Red Spider

 The red spider or two-spotted mite (Tetranychus urticae) is not a spider, even though it may spin a fine spidery web in the leaf axils that is used for getting around. They feed on plant sap and cause leaves to look a bronze-brown-yellowish coloured and become papery dry before they fall off. A heavy infestation with near total leaf loss will take a long time to recover after eradicating the mite; or it may be fatal. A hot dry environment encourages breeding; at 30°C a single mite may produce 13 million offspring during its few weeks’ lifetime, so it is seen in the hot summer months.

 The easiest way to recognise Red Spider mite is by the yellowish/bronzed, papery leaves and the actual mites in the fine spidery webs between axils and stem. A magnifying glass is almost essential to make a firm diagnosis. Often, noticing the bronzed leaves it is already too, as a red spider mite infestation spreads readily and is not easy to eradicate in closed environments.

Using a systemic insecticide, strictly according to the manufacturer’s instructions, does help in controlling red spider mite. However, spider mites are becoming more prevalent each year and one reason is that they are becoming immune to sprays. In addition, continuous spraying also eliminates natural predators.
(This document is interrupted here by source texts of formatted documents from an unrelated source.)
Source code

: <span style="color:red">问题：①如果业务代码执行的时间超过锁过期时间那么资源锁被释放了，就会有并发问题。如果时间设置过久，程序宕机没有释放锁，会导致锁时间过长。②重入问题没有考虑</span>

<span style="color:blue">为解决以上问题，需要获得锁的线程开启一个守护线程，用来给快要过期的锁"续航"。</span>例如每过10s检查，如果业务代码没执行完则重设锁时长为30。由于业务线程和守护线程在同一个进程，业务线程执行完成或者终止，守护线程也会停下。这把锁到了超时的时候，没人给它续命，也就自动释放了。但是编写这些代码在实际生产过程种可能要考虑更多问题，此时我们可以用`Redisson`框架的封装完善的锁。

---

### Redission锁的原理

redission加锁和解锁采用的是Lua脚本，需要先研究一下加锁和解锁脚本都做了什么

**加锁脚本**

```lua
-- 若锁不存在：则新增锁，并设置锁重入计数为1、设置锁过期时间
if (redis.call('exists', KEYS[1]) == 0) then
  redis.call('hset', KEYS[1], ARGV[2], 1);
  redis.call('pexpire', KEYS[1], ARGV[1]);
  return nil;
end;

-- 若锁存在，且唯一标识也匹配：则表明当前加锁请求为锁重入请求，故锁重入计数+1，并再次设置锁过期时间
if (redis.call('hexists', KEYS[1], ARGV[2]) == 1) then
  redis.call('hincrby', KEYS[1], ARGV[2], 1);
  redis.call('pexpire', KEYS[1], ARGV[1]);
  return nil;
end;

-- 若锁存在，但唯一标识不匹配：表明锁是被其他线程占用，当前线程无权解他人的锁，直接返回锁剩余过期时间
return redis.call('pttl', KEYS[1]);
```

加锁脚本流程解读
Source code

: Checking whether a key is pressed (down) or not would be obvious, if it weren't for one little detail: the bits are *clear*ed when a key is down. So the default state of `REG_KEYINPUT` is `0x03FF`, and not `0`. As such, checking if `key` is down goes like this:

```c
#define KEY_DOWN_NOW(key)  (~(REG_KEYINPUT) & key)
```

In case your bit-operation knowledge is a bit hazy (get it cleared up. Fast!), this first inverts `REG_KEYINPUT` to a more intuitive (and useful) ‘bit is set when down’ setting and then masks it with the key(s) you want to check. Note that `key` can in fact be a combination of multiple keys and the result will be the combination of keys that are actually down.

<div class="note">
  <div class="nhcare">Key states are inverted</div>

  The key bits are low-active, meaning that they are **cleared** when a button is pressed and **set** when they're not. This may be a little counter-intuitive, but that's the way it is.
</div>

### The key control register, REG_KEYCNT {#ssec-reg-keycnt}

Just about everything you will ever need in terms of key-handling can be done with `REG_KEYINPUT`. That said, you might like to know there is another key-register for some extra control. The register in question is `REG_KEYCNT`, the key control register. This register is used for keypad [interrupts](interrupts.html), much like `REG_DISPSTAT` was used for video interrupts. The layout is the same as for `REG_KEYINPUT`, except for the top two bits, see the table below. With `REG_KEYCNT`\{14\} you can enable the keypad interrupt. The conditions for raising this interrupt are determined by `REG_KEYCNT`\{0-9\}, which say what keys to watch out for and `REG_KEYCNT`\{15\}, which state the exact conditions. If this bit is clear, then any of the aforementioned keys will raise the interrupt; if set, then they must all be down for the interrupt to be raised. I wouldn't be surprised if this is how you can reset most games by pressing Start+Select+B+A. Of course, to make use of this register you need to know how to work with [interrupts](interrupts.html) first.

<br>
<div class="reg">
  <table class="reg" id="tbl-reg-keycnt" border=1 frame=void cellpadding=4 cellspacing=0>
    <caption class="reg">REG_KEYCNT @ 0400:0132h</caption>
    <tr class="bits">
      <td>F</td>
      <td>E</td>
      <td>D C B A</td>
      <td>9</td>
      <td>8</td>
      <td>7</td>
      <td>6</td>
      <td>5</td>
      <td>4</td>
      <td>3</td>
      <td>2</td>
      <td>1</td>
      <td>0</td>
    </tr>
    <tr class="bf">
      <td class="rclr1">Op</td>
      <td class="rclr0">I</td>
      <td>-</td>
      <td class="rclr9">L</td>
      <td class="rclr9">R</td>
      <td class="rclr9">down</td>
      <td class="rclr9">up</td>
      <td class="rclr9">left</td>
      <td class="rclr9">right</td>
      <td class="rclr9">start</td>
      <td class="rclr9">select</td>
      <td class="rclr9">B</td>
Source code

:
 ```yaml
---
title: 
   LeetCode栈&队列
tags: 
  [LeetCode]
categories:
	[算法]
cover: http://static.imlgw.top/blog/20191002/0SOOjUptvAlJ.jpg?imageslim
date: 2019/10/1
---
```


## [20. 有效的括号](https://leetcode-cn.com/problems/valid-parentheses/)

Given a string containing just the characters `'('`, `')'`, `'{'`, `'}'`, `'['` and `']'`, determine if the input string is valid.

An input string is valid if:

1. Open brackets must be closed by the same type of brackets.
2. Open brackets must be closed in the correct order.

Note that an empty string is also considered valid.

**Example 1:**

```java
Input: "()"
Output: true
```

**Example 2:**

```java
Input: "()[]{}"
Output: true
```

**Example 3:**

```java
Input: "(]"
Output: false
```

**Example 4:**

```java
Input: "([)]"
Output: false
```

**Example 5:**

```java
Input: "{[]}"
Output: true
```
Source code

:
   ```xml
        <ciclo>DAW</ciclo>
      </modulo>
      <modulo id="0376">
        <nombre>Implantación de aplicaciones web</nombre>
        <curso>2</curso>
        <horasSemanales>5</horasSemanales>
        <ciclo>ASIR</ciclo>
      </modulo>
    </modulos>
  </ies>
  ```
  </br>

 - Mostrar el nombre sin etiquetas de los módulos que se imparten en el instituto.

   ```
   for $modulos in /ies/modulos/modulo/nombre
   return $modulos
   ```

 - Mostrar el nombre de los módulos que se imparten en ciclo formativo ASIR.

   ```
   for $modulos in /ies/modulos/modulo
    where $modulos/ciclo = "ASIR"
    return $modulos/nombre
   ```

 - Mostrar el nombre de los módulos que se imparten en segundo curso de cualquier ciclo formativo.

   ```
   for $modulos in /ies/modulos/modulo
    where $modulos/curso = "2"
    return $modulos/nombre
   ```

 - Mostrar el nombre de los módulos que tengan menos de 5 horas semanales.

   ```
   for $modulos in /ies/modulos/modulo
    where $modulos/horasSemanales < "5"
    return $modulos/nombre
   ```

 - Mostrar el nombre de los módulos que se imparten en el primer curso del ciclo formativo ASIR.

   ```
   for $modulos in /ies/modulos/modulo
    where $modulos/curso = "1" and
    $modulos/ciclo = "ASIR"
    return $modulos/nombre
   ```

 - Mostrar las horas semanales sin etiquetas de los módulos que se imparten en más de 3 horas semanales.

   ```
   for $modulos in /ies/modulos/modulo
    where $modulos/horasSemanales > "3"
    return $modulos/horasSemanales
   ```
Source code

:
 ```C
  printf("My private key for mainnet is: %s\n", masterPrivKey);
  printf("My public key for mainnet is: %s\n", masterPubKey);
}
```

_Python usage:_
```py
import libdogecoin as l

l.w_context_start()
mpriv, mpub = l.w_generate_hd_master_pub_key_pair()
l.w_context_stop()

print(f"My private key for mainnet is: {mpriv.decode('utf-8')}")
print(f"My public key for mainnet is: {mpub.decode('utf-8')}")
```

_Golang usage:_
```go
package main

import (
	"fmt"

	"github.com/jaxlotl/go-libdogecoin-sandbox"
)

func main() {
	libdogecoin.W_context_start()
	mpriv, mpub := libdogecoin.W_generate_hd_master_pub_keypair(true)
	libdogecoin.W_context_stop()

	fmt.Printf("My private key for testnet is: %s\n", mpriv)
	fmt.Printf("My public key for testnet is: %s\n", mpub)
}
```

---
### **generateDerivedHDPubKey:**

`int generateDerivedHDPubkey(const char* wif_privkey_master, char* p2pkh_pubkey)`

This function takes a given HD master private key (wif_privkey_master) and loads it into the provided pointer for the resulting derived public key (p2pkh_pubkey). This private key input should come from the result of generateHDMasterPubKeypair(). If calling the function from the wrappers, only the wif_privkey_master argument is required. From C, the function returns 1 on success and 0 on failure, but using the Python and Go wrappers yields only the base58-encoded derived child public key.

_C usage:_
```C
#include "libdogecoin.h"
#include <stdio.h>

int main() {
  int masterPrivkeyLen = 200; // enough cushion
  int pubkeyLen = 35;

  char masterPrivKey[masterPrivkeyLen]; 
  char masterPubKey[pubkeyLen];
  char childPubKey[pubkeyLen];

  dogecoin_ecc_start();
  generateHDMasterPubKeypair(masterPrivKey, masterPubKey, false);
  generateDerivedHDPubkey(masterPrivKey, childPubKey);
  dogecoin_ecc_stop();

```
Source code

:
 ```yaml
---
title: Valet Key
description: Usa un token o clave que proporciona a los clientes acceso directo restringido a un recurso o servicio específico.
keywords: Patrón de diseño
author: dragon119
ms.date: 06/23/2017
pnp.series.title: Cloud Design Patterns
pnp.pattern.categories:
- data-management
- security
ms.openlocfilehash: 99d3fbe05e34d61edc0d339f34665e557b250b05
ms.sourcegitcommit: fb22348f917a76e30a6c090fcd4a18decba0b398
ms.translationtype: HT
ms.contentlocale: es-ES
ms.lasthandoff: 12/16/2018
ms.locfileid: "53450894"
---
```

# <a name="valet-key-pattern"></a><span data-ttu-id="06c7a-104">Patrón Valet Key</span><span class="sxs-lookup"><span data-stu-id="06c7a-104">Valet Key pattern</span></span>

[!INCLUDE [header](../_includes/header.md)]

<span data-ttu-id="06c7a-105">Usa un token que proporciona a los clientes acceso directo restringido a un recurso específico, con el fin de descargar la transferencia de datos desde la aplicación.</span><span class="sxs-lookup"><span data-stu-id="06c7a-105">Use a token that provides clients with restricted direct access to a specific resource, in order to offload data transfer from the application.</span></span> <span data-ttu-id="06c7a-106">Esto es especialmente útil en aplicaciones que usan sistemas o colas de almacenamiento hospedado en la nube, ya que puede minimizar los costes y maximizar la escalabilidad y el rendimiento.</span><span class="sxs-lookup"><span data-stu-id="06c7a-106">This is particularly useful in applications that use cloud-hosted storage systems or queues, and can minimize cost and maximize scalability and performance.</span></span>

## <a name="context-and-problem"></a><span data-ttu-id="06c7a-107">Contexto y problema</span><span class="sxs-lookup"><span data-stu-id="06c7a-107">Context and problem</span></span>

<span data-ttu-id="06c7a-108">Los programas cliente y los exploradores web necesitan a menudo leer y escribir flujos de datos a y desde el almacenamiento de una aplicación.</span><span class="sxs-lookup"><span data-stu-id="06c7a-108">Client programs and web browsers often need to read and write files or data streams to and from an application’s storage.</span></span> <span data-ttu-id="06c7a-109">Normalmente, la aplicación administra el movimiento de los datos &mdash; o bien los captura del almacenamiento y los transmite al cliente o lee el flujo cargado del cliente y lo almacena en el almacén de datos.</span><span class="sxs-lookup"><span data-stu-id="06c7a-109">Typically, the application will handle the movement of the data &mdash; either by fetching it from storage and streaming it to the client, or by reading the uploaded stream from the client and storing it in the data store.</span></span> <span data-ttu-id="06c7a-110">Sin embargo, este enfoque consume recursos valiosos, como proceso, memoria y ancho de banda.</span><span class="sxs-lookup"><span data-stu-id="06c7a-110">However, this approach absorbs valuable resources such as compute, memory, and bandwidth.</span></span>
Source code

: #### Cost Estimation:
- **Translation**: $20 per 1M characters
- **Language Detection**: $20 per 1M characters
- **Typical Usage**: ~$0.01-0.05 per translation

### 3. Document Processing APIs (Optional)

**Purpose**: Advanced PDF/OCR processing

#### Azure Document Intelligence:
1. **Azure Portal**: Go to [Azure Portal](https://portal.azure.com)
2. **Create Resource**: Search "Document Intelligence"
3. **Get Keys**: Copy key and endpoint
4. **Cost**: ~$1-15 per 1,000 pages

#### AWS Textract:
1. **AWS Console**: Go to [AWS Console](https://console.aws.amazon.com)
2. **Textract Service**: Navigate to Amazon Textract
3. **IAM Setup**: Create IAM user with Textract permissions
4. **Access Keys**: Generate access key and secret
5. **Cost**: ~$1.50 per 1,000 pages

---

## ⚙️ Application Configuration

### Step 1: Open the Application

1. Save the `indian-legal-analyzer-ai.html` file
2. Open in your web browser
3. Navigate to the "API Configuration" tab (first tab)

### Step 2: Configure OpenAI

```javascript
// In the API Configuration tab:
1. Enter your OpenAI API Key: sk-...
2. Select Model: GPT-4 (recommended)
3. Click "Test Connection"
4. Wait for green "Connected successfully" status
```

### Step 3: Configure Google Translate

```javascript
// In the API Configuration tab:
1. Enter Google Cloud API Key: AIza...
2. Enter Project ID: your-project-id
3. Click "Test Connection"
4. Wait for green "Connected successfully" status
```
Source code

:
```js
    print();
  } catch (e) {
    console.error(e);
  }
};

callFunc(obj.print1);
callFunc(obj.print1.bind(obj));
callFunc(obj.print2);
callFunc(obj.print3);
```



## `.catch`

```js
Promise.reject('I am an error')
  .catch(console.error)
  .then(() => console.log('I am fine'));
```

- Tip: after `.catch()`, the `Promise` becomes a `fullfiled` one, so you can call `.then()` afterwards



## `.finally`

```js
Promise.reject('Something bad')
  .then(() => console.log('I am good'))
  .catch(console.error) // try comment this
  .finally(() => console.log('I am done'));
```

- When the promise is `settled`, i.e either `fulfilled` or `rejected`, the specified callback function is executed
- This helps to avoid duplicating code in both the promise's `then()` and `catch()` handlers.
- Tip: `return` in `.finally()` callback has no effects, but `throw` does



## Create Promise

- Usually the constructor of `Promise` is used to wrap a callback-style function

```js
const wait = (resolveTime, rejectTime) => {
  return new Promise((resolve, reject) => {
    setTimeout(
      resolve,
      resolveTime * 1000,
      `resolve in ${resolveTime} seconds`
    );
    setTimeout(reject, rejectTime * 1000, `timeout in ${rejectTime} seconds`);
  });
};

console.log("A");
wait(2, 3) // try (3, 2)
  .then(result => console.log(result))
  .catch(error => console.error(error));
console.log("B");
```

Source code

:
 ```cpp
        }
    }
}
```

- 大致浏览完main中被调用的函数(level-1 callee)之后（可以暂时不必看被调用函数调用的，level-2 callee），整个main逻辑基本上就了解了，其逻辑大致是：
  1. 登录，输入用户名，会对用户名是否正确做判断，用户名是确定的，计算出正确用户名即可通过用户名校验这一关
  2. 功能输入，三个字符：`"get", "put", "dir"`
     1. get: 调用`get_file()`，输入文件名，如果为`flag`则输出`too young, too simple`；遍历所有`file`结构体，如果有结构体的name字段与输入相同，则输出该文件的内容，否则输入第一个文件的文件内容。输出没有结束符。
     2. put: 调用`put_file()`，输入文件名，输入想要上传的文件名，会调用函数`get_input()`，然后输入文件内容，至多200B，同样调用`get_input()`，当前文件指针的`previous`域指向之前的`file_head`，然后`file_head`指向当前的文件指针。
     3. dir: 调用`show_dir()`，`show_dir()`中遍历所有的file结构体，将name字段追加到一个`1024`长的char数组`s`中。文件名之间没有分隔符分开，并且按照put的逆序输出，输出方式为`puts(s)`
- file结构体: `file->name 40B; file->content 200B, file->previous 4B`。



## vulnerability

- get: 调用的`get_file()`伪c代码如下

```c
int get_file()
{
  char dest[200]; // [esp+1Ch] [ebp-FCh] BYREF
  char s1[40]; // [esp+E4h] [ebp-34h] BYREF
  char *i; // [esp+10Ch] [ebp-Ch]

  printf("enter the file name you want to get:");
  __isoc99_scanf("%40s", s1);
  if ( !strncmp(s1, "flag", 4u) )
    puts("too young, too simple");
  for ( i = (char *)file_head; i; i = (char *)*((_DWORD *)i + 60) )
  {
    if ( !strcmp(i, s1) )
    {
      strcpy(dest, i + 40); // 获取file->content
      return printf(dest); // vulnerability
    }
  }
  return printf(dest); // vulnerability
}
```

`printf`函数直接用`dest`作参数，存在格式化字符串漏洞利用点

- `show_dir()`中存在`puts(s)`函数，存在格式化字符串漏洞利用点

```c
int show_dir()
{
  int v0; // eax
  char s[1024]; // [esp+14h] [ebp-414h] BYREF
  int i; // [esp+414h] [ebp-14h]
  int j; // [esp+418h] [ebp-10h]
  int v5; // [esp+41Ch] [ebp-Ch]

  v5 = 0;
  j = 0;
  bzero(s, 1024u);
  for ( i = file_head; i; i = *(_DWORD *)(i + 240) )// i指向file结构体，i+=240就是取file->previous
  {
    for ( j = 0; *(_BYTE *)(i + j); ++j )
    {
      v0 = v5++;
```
Since surface debris and mulch host spider mites, cleanliness and regular spraying will help to keep them under control.


Environmentally-Friendly Recipe

This non-toxic solution needs to be applied at least weekly for any chance of success:

Chop up 1 whole garlic bulb and 4 chillies, add some water and simmer for 2 hours. Add a dash of detergent or oil and let the mixture cool. Store for 24 hours before spraying the undiluted solution.